While Chris Hansen insists he isn’t giving up on his quest to move the Sacramento Kings to Seattle, would he be willing to risk his relationship with the NBA by picking a fight? That’s the question as many debate what happens next in the saga to return pro basketball to Seattle.
“While this represents yet another obstacle to achieving our goal, I just wanted to reassure all of you that we have numerous options at our disposal and have absolutely no plans to give up,” Hansen said Monday night in a statement.
Although Hansen said he plans to make his case to the league’s Board of Governors (all of the NBA owners) and get them to support his purchase of the team and relocation, others wonder if he’s setting the stage for a legal challenge.
Among them, AP sports reporter Brian Mahoney, who told 710 ESPN’s Bob and Groz Show he was surprised when talking to NBA commissioner David Stern and deputy Adam Silver recently that they didn’t seemed worried about the Sacramento situation ending up in court.
“Honestly, I think he’s got a case,” said Mahoney.
Hansen repeatedly referenced his written agreement with the Maloof family to purchase the team.
“We just wanted to let you all know that we remain fully committed to seeing this transaction through,” Hansen said.
“I wouldn’t be surprised if at least Chris Hansen’s group makes an attempt to see whatever rights they have left,” Mahoney said.
For months Mahoney thought Hansen’s group would emerge victorious, but then he started hearing on and off the record in the last week that many owners felt the Maloofs didn’t handle the sale appropriately.
“They felt like this wasn’t done properly,” he said, with many arguing the Maloofs should have at least given notice they planned to sell and give the community a chance to find a local buyer first.
But even if Sacramento is no longer in play, others say Seattle’s NBA hopes aren’t completely dashed.
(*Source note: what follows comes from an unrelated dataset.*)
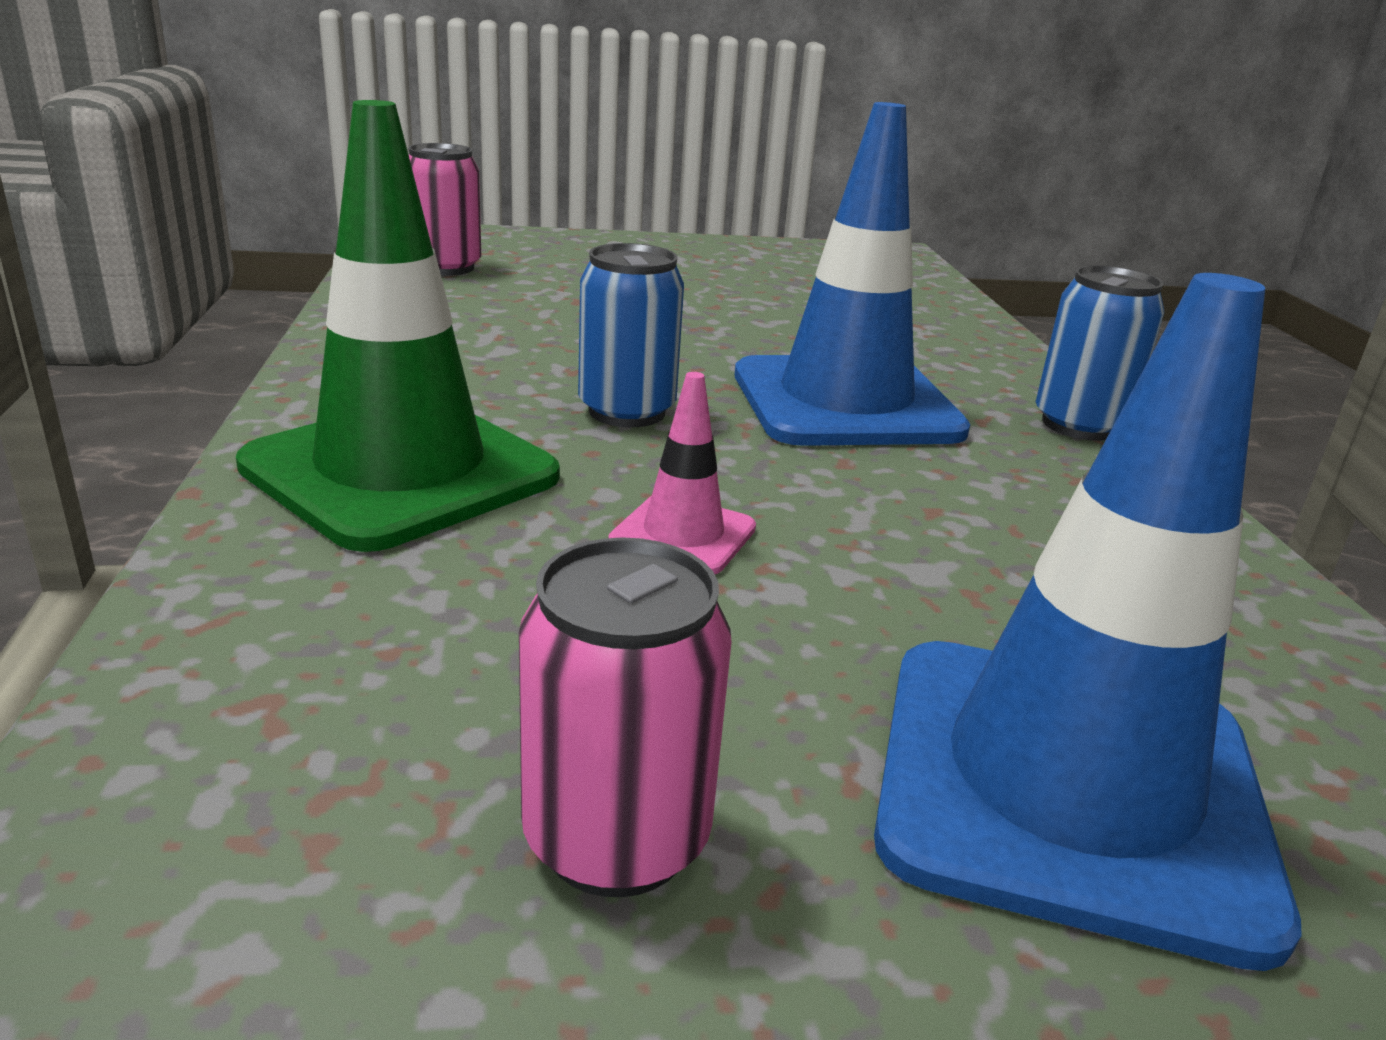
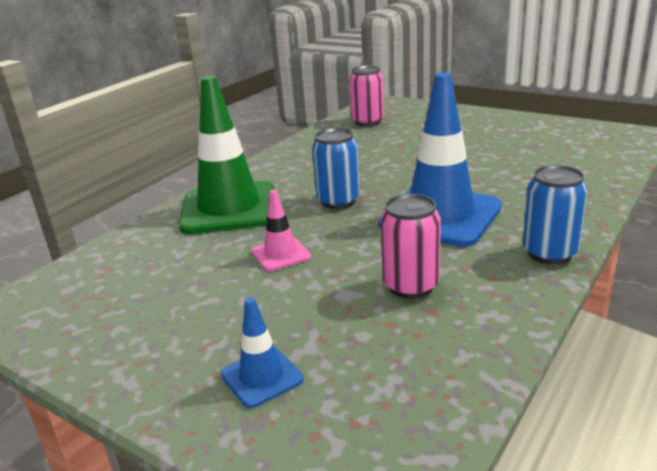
camera: 45 degrees right, 0 degrees up
(616, 839) = (127, 333): pink can -> pink can (411, 286)
(1068, 787) = (262, 377): blue traffic cone -> blue traffic cone, size x0.46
Longtime NBA observer Rick Bucher with CSN Bay Area told 710 ESPN’s Brock and Danny Show the increased value of teams driven up by the Sacramento bidding battle could prompt another owner to sell their team to Hansen.
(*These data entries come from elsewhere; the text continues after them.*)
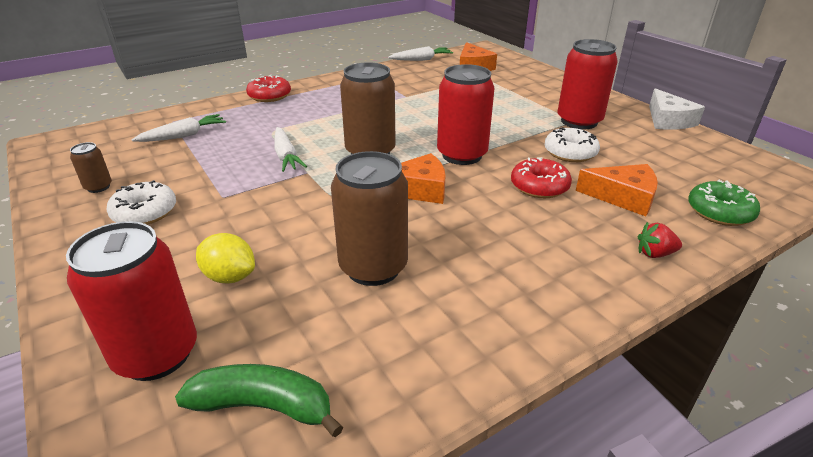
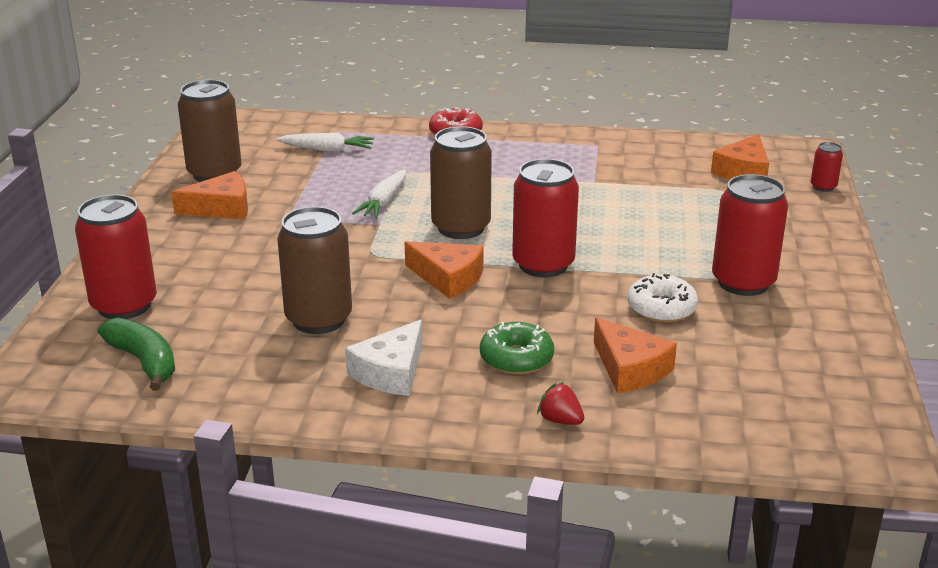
camera: 40 degrees right, 5 degrees down
(98, 187) = (214, 174): brown can -> brown can, size x2.11
(145, 212) = (221, 208): white donut -> orange cheese
(230, 276) = (219, 280): yellow lemon -> none
(421, 60) = (693, 141): white carrot -> none
(522, 62) = (823, 187): none -> red can
(539, 186) = (564, 324): red donut -> none
(668, 120) = (865, 325): white cheese -> white cheese (391, 372)
(719, 212) = (704, 425): green donut -> green donut (516, 358)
“The feeling still is while I don’t expect expansion, Seattle now remains the most viable market for the next team that becomes available. And I have to believe that is a large part of the thinking that went into this,” Bucher said.
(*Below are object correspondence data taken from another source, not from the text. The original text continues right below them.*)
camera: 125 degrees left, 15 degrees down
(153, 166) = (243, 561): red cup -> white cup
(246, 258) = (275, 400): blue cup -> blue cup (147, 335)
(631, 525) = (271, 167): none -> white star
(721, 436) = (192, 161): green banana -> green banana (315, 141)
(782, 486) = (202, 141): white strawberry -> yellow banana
Bucher and others speculate the Milwaukee Bucks are the most likely candidate to consider moving. While team officials have repeatedly said they aren’t selling, the NBA has told them the franchise will have to leave the city after the 2016-2017 season if a new arena isn’t built.
“I just don’t see the forces that be being able to put together even an arena deal or a new ownership group in Milwaukee that can contest with what Seattle already has in place,” he said.
While Hansen could take legal action if the league ultimately blocks his efforts to land the Kings, Bucher said that’s unlikely since the league doesn’t take kindly to a “scorched earth policy.”
“Chris Hansen has to play that card, but I would venture a guess nobody wants to go there,” he said of Hansen’s statement vowing to continue the fight.
Given what happened with Sacramento, some wonder if the NBA would simply use Seattle again as a pawn to get a new arena or ownership group in one of its struggling cities like Milwaukee or Memphis. But Bucher said it’s pretty clear owners don’t want to burn the city again.
“It still has far too much value to the league for them to step on Seattle a second time.”
While others are far less confident, Hansen is clearly not about to go down with a fight, quoting Muhammad Ali in his statement: “Impossible is not a declaration. It’s a dare. Impossible is potential. Impossible is temporary. Impossible is nothing.”